» **Requirement**: Work through the data line by line, gathering every line that has the word "website".

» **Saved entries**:
════════════════════

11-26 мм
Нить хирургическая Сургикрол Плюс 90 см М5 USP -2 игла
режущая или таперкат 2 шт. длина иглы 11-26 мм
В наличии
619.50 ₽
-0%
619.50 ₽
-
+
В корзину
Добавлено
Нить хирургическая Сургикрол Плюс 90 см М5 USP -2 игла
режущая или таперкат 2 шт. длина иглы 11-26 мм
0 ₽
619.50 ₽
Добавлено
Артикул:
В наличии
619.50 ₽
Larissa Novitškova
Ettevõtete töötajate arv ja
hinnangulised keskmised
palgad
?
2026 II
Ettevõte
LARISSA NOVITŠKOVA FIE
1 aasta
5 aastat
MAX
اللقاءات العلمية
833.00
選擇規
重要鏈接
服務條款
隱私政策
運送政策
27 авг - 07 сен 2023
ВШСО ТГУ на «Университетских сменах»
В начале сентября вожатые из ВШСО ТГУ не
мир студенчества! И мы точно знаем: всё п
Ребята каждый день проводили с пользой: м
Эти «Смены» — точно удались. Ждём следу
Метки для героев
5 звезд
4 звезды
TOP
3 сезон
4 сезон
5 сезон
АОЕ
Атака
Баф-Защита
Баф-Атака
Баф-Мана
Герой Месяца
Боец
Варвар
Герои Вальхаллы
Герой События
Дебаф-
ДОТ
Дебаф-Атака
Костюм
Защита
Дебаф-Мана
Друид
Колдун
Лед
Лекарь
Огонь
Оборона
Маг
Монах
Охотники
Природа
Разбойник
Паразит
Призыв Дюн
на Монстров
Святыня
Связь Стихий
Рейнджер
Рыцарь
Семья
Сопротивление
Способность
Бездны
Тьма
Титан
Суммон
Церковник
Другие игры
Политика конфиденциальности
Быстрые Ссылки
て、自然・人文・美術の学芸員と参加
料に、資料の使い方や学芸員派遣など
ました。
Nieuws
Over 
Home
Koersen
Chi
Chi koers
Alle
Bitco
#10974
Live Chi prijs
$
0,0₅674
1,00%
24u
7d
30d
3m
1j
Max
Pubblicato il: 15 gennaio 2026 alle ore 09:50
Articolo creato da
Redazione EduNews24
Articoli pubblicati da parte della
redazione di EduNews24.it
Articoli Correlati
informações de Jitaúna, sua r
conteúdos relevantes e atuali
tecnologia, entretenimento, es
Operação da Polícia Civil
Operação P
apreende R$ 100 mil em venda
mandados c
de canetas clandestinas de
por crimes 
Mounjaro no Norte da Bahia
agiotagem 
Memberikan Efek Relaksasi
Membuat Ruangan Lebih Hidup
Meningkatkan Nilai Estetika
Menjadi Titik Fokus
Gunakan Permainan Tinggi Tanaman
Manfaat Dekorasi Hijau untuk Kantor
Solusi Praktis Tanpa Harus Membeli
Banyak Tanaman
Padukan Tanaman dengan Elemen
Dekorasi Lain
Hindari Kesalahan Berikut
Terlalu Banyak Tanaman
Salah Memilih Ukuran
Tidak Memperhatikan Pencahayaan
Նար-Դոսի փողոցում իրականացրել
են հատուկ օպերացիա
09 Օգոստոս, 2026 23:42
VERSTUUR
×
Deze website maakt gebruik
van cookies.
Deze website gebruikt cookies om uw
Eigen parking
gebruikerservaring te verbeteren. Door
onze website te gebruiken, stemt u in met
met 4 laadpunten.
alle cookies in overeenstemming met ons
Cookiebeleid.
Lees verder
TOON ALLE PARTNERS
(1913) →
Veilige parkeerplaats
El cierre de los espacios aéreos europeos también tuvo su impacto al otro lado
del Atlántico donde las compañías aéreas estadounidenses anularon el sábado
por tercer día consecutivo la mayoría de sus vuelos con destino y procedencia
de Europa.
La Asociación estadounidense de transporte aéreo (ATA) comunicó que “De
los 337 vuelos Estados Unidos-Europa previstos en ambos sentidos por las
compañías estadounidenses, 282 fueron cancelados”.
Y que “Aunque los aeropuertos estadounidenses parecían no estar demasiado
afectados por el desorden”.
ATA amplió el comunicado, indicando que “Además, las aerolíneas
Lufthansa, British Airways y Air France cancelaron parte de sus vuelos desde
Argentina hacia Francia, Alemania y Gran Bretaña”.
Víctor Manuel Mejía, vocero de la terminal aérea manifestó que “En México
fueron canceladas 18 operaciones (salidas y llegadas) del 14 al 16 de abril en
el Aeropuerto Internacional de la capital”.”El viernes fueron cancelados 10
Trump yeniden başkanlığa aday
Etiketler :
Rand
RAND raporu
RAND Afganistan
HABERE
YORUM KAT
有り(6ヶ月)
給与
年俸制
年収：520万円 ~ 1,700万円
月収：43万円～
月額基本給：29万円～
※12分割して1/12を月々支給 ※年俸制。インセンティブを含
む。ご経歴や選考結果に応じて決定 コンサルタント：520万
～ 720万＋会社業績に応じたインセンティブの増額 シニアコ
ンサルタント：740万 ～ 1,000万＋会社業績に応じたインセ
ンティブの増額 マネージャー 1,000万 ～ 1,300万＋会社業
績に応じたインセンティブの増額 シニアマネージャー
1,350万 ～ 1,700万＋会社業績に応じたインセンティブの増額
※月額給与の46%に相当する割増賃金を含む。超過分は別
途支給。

════════════════════

» **Solved problem**:
Deze website maakt gebruik
Deze website gebruikt cookies om uw
onze website te gebruiken, stemt u in met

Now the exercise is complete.